The Google App Engine Datastore allows each entity to have a parent entity, essentially a way to form an entity hierarchy. For example, an Employee
can be addressed as:
Company#521/Department#5/Employee#3
The entity id is only unique among entities with the same parent, so the full entity path is required to uniquely address it.
So far, so good.
But when should I model a parent-child relationship this way, rather than relying on a basic reference property within an entity, as I would in a traditional database?
The only reason I can think of is to get around the lack of joins in a Datastore query. I can only filter a query using properties from the entity whose kind I am retrieving -- and by any entity that is a parent at any level in the entity's hierarchy.

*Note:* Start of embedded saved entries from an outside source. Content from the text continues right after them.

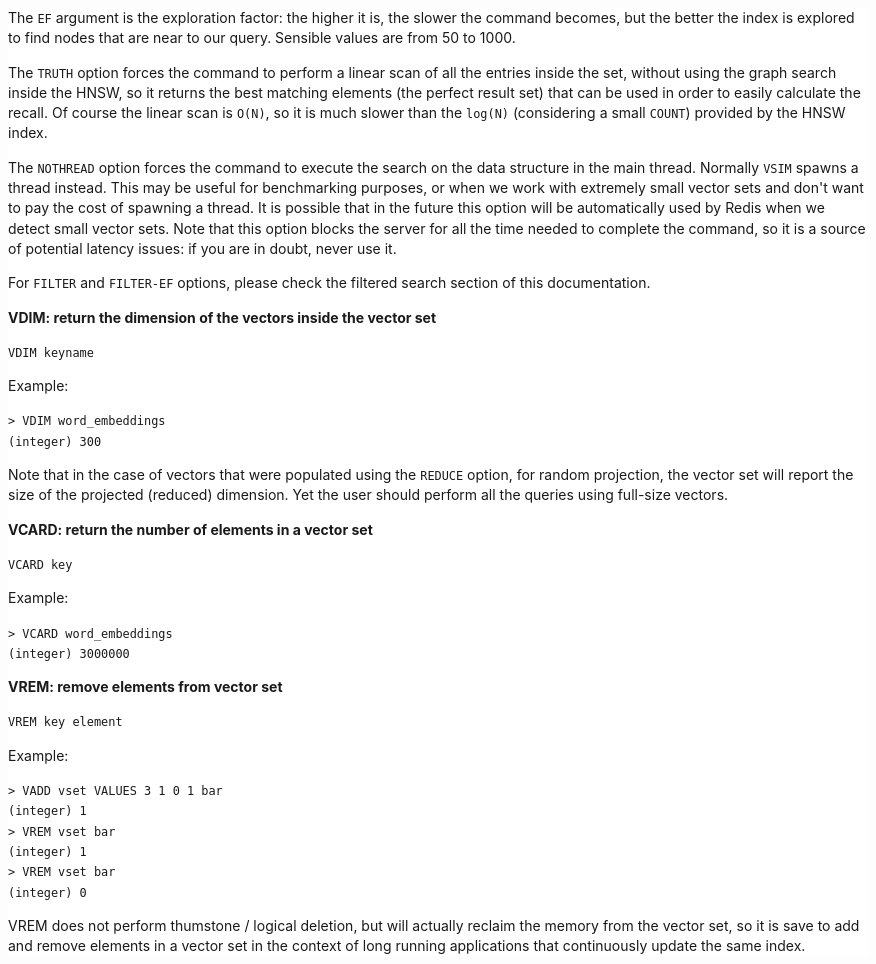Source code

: The `EF` argument is the exploration factor: the higher it is, the slower the command becomes, but the better the index is explored to find nodes that are near to our query. Sensible values are from 50 to 1000.

The `TRUTH` option forces the command to perform a linear scan of all the entries inside the set, without using the graph search inside the HNSW, so it returns the best matching elements (the perfect result set) that can be used in order to easily calculate the recall. Of course the linear scan is `O(N)`, so it is much slower than the `log(N)` (considering a small `COUNT`) provided by the HNSW index.

The `NOTHREAD` option forces the command to execute the search on the data structure in the main thread. Normally `VSIM` spawns a thread instead. This may be useful for benchmarking purposes, or when we work with extremely small vector sets and don't want to pay the cost of spawning a thread. It is possible that in the future this option will be automatically used by Redis when we detect small vector sets. Note that this option blocks the server for all the time needed to complete the command, so it is a source of potential latency issues: if you are in doubt, never use it.

For `FILTER` and `FILTER-EF` options, please check the filtered search section of this documentation.

**VDIM: return the dimension of the vectors inside the vector set**

    VDIM keyname

Example:

    > VDIM word_embeddings
    (integer) 300

Note that in the case of vectors that were populated using the `REDUCE`
option, for random projection, the vector set will report the size of
the projected (reduced) dimension. Yet the user should perform all the
queries using full-size vectors.

**VCARD: return the number of elements in a vector set**

    VCARD key

Example:

    > VCARD word_embeddings
    (integer) 3000000


**VREM: remove elements from vector set**

    VREM key element

Example:

    > VADD vset VALUES 3 1 0 1 bar
    (integer) 1
    > VREM vset bar
    (integer) 1
    > VREM vset bar
    (integer) 0

VREM does not perform thumstone / logical deletion, but will actually reclaim
the memory from the vector set, so it is save to add and remove elements
in a vector set in the context of long running applications that continuously
update the same index.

Any other reason to use this feature?
The Datastore documentation says that entities that belong to the same hierarchy are treated as an entity group, and that entities in the same entity group have serialized write access. What exactly does that mean? Does it mean that if one thread of my app is updating Department#5
, another thread that is writing to Employee#3
will have to wait for this update to finish?
Thanks!
You should use entity groups only where required to define transactional domains. On App Engine, transactions can only modify entities within a single entity group - that is, entities with the same parent. If you don't need transactional integrity between two entities, they should not be in the same entity group.
If you absolutely need global transactions, you can implement them yourself - see my blog post on the subject for an example. In reality, a relatively small proportion of apps actually need global transactions.
A typical usage of Parent feature instead of ReferenceProperties is for transactions.
Google App Engine allows transactions just on entities in the same entity group, ie a set of entities with the same parent.